Der Islamische Jihad feiert den Jahrestag des Massakers von Beit Lid

Elder of Ziyon, 22. Januar 2010

Am 22. Januar 1995 führte der Islamische Jiha einen seiner blutigsten Terroranschläge durch, den doppelten Bomben-Selbstmord an der Beit Lid-Kreuzung. 21 Personen wurden getötet.

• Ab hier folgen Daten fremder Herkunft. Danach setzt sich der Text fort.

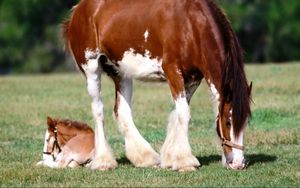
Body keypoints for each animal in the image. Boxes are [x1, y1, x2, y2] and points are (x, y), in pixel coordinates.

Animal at [63, 0, 253, 171]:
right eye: (228, 122)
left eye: (246, 122)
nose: (238, 163)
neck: (191, 25)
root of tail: (77, 10)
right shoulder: (172, 72)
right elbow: (184, 114)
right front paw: (185, 162)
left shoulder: (193, 79)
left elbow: (178, 113)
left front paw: (170, 158)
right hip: (92, 69)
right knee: (98, 110)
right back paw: (103, 161)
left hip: (121, 73)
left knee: (121, 111)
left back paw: (145, 157)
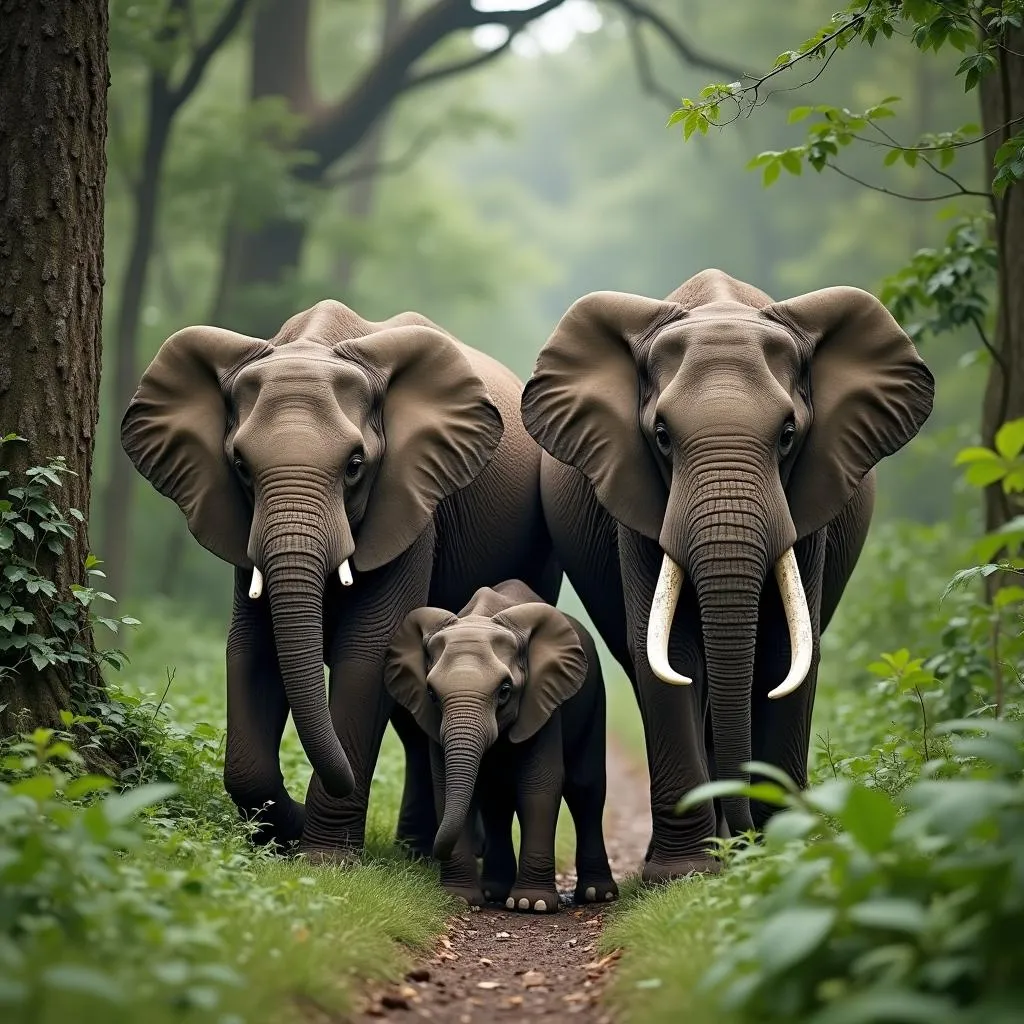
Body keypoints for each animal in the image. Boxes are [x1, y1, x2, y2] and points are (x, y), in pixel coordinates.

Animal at [125, 299, 569, 860]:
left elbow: (367, 650)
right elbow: (251, 647)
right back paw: (414, 849)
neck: (314, 342)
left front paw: (324, 858)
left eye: (356, 464)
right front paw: (280, 836)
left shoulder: (413, 500)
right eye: (241, 466)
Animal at [385, 581, 614, 909]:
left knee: (586, 790)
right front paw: (458, 898)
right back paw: (495, 892)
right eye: (431, 693)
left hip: (595, 697)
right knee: (497, 800)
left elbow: (539, 784)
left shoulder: (542, 699)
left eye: (505, 690)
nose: (424, 856)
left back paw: (598, 895)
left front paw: (532, 905)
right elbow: (444, 783)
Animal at [524, 270, 933, 880]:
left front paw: (780, 852)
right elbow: (673, 654)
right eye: (662, 435)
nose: (745, 838)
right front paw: (684, 873)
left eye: (787, 434)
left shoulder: (809, 501)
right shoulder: (636, 498)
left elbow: (786, 653)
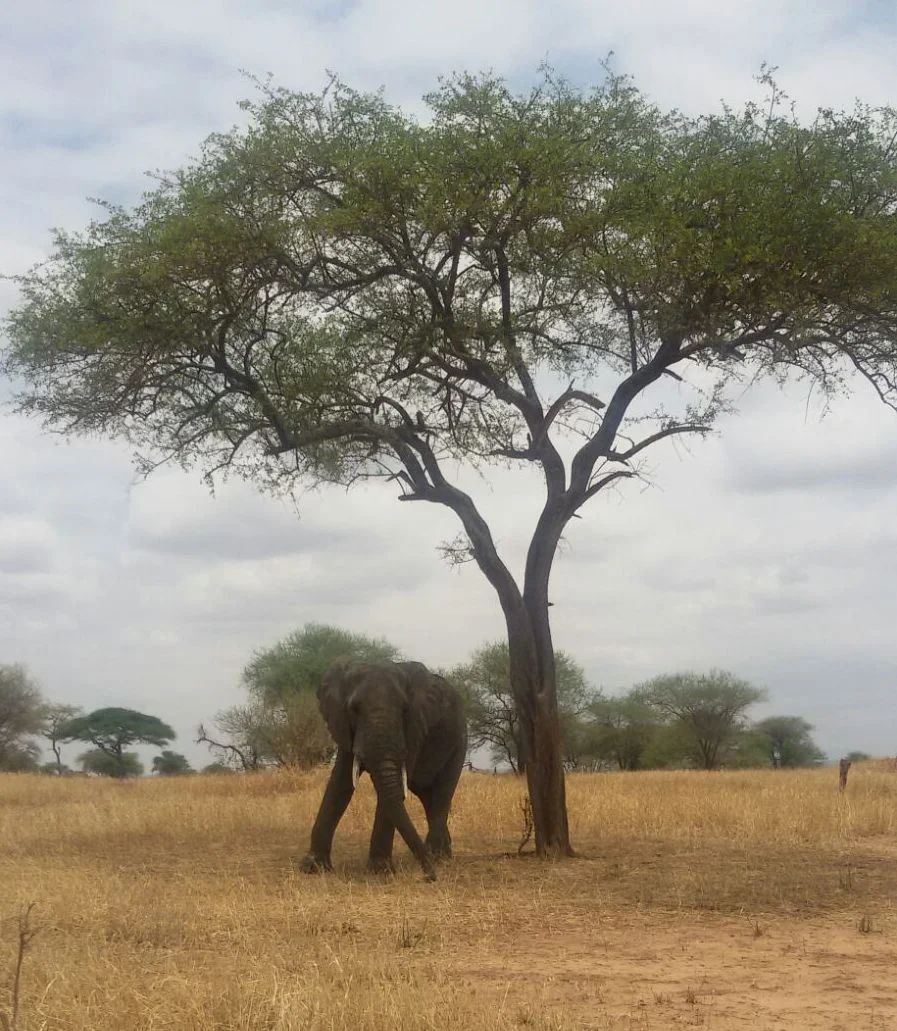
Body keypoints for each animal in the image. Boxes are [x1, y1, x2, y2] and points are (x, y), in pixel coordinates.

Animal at [299, 657, 468, 881]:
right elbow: (340, 783)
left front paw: (380, 871)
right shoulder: (345, 726)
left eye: (404, 709)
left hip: (459, 742)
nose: (429, 877)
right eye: (354, 708)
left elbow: (388, 793)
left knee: (442, 793)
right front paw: (313, 867)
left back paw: (438, 857)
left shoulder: (414, 729)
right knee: (428, 798)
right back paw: (440, 855)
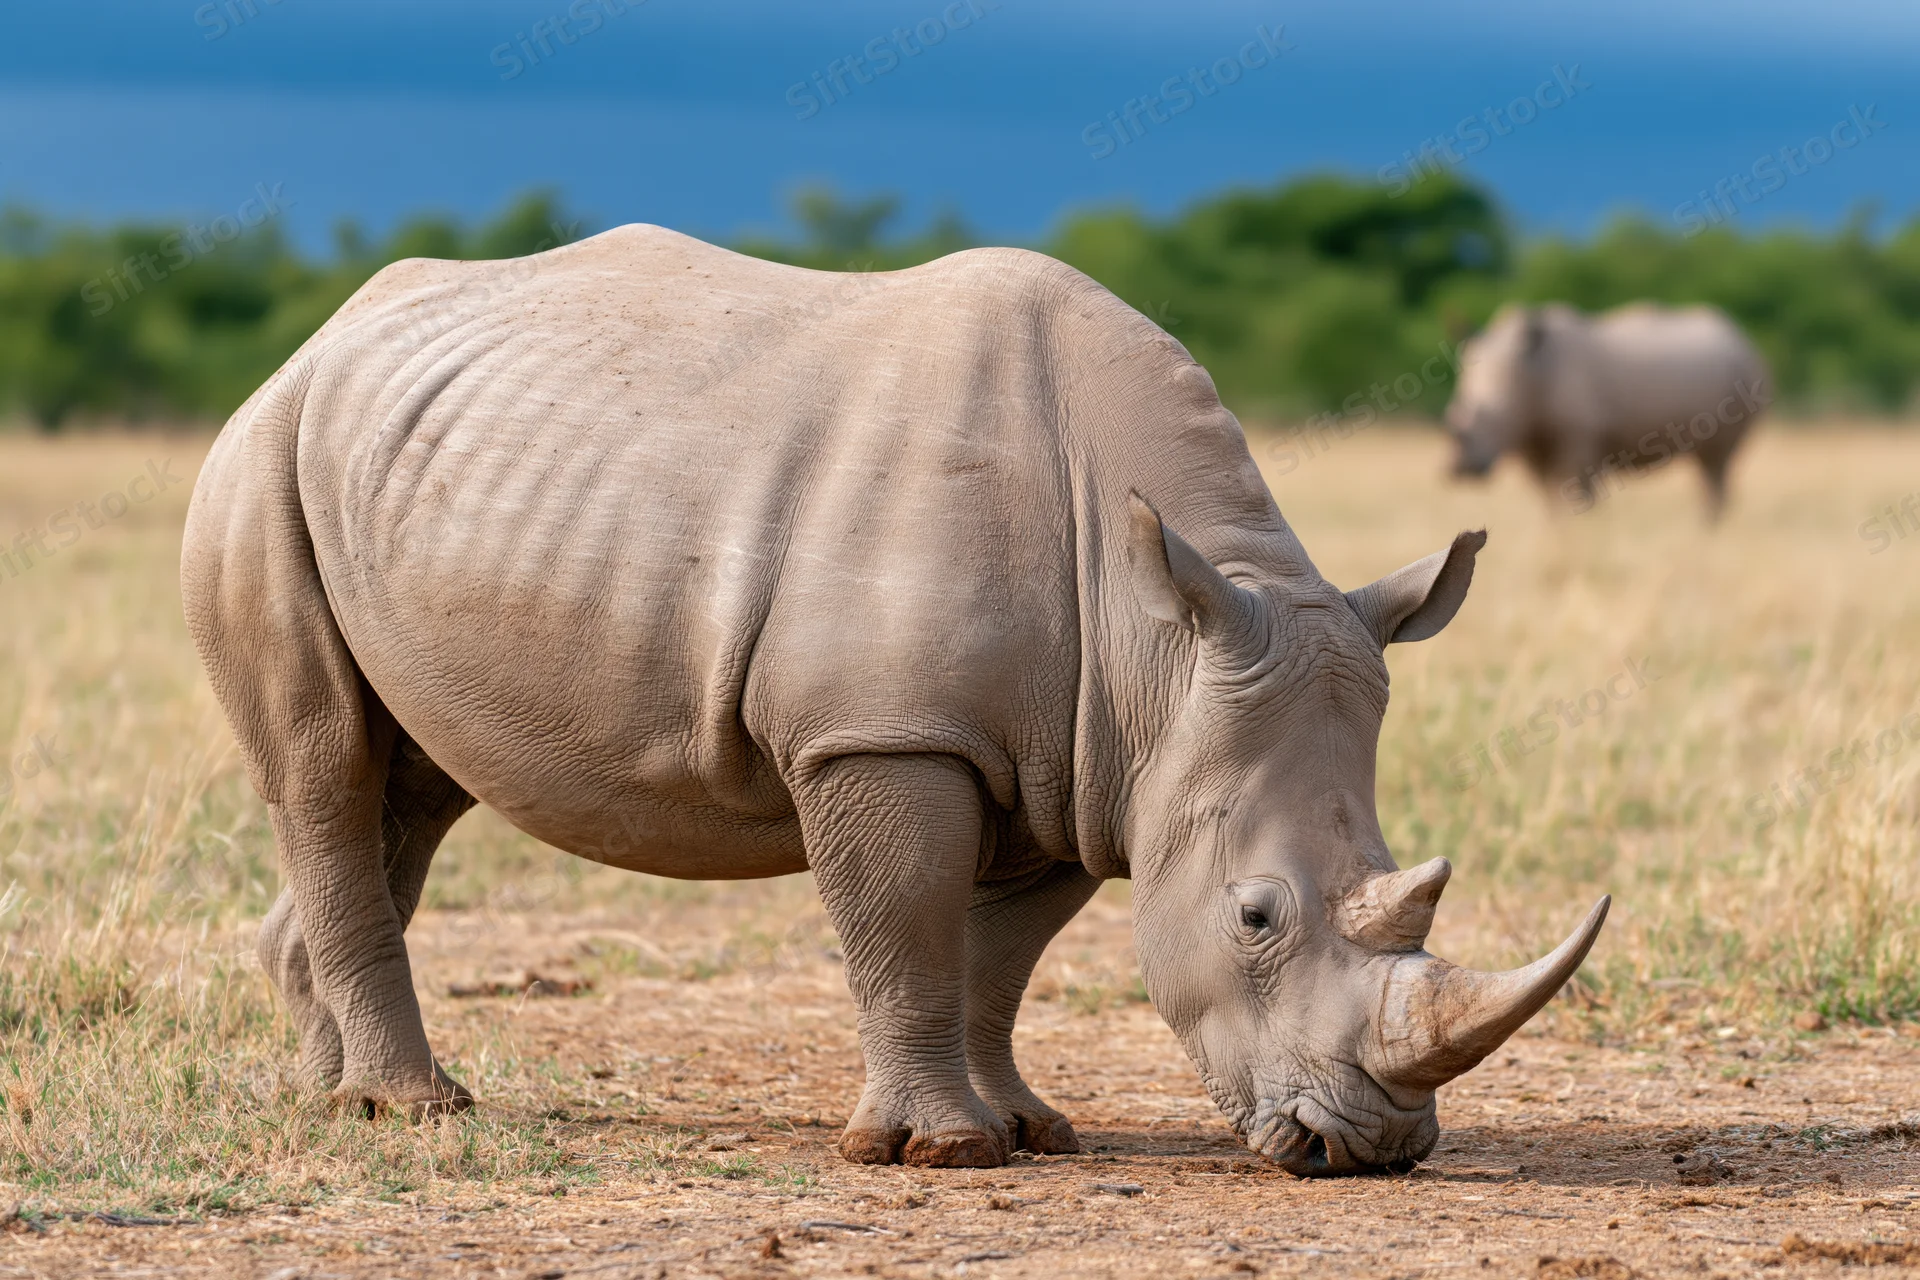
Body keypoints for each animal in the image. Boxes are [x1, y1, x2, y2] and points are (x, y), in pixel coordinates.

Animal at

Eine der abscheulicheren Taktiken, die bei diesem Bombenanschlag benutzt wurde, war der Anschlag auf medizinisches Personal. Als Ambulanzen und Sanitäter am Tatort zusammenkamen, um den Opfern zu helfen, lief der zweite Bomber in die Menge und sprengte sich dort ebenfalls.

Wie vorherzusehen war, feierte die Zeitung Palestine Today, das Sprachrohr des Islamischen Jihad, diesen Anschlag heute, am 15. Jahrestag.

Es lohnt sich zur Kenntnis zu nehmen, dass das Beit Lid-Massaker der siebte große Terroranschlag nach dem Oslo-„Friedens“-Abkommen war, nur sechzehn Monate nach der Unterzeichnung. Was ein neues Zeitalter des Friedens einläuten sollte, brachte stattdessen die schlimmste Terrorwelle innerhalb Israels in dessen Geschichte. Selbst der taubenhafte Präsident Ezer WEizman forderte ein Anhalten der „Friedens“-Übereinkünfte im Gefolge von Beit Lid. Yitzhak Rabin hörte nicht auf ihn und die Bombenanschläge gingen weiter, Jahre vor der zweiten Intifada.

Das nennt die Welt „Frieden“ und das feiern die Terroristen heute.

3 Gedanken zu “Der Islamische Jihad feiert den Jahrestag des Massakers von Beit Lid

  1. „dass das Beit Lid-Massaker der siebte große Terroranschlag nach dem Oslo-„Friedens“-Abkommen war“

    die Hauptursache liegt in der Leichtsinnigkeit mit der seit 1967 die Grenze zu Yehuda Shomron (Westbank) unbewacht belassen wurde, letztendlich hat nur die Schutzmauer den „palästinensischen“ Bombenterror beendet. Und laßt uns nicht vergessen daß der Herr Präsident Shimon Peres mit Herrn Mörder Yasir Arafat jahrelang bestens befreundet war.

    • Dass Peres u.a. solche hirnrissige Fehler gemacht haben hat aber nichts damit zu tun, dass die Terroristen ihre Morde feiern und dieses Tun hier bei uns keinerlei Echo hat. Eher noch gerechtfertigt wird, mit angeblicher Verzweiflung, durch die die Terroristen – Verzeihung: „Freiheitskämpfer“, „Militante“, „Aktivisten“ nicht anders können.

  2. klar, aber der Apologetismus der dt. Linken für samtlichen Terrorismus hat nicht mit der Dummheit der Herren Peres, Beilin, Olmert & co zu tun.